Sonny Askew

Personal information
- Full name: John Askew
- Date of birth: April 17, 1957 (age 69)
- Place of birth: Baltimore, Maryland, U.S.
- Position: Forward

College career
- Years: Team / Apps / (Gls)
- 1975–1976: Essex Community College

Senior career*
- Years: Team / Apps / (Gls)
- 1977–1980: Washington Diplomats / 53 / (11)
- 1978: Washington Diplomats (indoor)
- 1980–1981: Baltimore Blast (indoor) / 11 / (2)
- 1981: Montreal Manic / 21 / (1)
- 1982: Georgia Generals /  / (4)
- 1983: Team America / 14 / (0)
- 1984: Tampa Bay Rowdies / 7 / (1)
- 1987–1989: Washington Stars

International career
- 1979–1984: United States / 4 / (0)

Managerial career
- Essex Community College

= Sonny Askew =

American soccer player (born 1957)

John "Sonny" Askew (born April 17, 1957) is an American retired soccer forward who spent seven seasons in the North American Soccer League, two in the second American Soccer League, two in the third American Soccer League, and one in the Major Indoor Soccer League.
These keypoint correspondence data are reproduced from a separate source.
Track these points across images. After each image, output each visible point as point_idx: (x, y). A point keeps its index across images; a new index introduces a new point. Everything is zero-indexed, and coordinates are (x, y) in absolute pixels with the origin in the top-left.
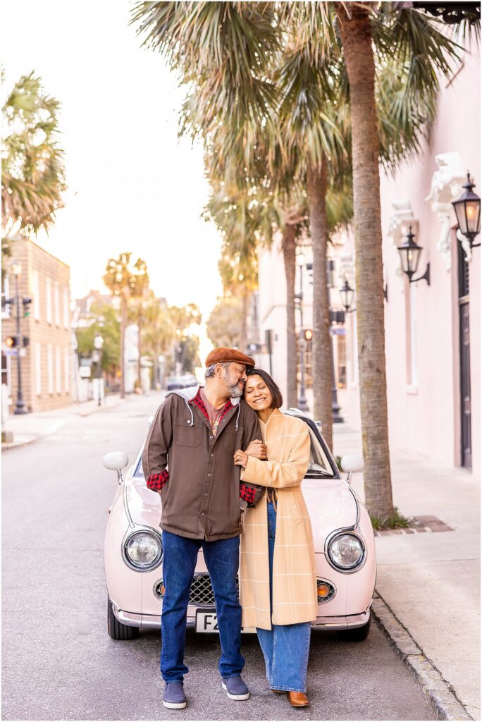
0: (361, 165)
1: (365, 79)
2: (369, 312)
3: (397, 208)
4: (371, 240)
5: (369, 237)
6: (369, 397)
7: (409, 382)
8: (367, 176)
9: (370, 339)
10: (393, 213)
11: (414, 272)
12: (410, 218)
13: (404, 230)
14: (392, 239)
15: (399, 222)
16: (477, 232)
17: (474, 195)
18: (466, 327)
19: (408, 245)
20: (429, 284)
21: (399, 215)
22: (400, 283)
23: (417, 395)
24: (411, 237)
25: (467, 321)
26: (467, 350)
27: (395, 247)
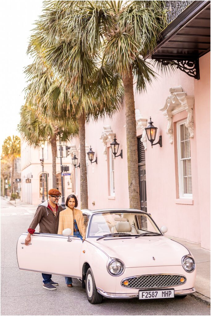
0: (129, 115)
1: (130, 83)
3: (105, 129)
6: (134, 202)
7: (109, 195)
9: (134, 180)
10: (104, 131)
11: (116, 153)
12: (111, 133)
13: (109, 137)
14: (102, 140)
15: (107, 134)
16: (154, 140)
17: (153, 126)
18: (141, 174)
19: (114, 143)
20: (122, 158)
21: (107, 131)
22: (105, 157)
23: (115, 200)
24: (115, 140)
25: (142, 172)
26: (142, 183)
27: (103, 143)
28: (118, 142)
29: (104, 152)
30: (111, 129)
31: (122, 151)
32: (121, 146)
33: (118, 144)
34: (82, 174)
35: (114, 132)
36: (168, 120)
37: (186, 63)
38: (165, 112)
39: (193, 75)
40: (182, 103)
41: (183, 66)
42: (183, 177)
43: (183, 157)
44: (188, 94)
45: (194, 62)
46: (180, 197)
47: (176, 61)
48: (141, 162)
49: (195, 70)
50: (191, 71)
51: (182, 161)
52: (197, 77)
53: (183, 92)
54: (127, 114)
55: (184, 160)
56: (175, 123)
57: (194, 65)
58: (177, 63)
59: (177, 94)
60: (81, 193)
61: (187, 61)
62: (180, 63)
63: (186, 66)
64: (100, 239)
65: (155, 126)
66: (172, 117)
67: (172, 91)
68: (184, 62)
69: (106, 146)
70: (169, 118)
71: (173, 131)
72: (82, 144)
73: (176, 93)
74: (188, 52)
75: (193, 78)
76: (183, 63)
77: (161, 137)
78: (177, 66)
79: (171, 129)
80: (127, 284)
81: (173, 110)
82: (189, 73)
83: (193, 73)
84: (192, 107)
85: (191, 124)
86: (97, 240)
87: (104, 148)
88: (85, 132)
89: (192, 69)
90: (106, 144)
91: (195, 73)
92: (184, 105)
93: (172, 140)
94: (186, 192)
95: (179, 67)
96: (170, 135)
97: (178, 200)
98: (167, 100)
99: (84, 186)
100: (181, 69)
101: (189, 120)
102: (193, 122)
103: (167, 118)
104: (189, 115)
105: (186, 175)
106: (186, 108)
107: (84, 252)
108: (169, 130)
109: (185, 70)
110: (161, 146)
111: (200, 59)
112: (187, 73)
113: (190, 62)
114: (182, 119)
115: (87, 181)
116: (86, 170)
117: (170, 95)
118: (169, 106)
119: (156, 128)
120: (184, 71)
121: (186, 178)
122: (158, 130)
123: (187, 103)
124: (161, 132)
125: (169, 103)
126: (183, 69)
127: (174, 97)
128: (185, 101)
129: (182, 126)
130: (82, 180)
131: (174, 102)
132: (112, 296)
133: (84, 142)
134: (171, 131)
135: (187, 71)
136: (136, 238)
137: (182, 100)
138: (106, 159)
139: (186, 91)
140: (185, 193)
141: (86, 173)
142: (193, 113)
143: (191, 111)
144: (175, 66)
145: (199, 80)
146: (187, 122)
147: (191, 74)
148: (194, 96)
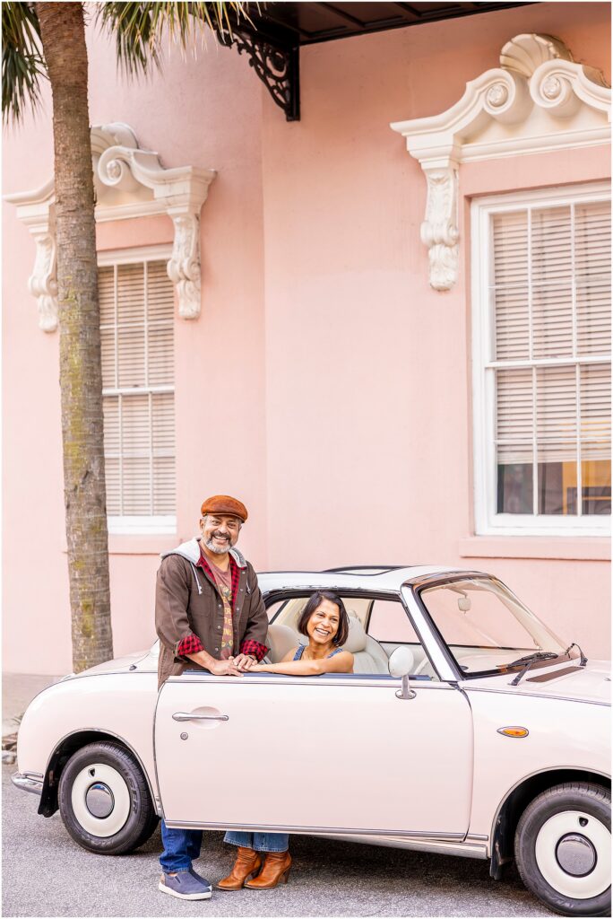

He also earned four caps with the United States men's national soccer team.

==Youth==
Askew grew up in Baltimore, Maryland where he was a Parade High School All-American soccer player at Patterson High School. He then attended and played soccer at Essex Community College. He was a 1976 NJCAA All-American. In 2005, he was inducted into the National Junior College Athletic Association Men's Soccer Hall of Fame for his time playing for Essex.

==Professional==
Askew joined the Washington Dips of the North American Soccer League for the 1977 season. He also played indoor for the Dips in early 1978. He continued to play outdoor for them through 1980 before moving to the Montreal Manic for the 1981 season. In 1981, he signed with the expansion Baltimore Blast of Major Indoor Soccer League, playing only one season of indoor soccer. In 1982, he moved to the Georgia Generals of the second American Soccer League, but was back in the NASL for the short-lived Team America in 1983. In 1984, the last year of the NASL's existence, he played for the Tampa Bay Rowdies. With the collapse of the NASL following the 1984 season, Askew moved to the amateur Spartans of the Northern Virginia Soccer League. In July 1987, Askew signed with F.C. Washington as the team prepared for the first season of the newly established American Soccer League in 1988. By the beginning of the new league in the spring of 1988, the team had been renamed the Washington Stars. Askew spent two seasons with the Stars. He was a 1988 ASL All Star.

==National team==
Askew he earned four caps with the United States men's national soccer team. His first was a 3–1 victory over Bermuda on July 10, 1979. His last cap came in a 2–2 tie with Ecuador on February 12, 1984.

==Coach==
He coached the Essex Community College men's soccer team and was listed by Chicago Fire goalkeeper Zach Thornton as his most influential soccer figure. He now coaches at Pipeline Soccer Club and is on the Board of Directors of the club as well.

He was inducted into Maryland Soccer Hall of Fame.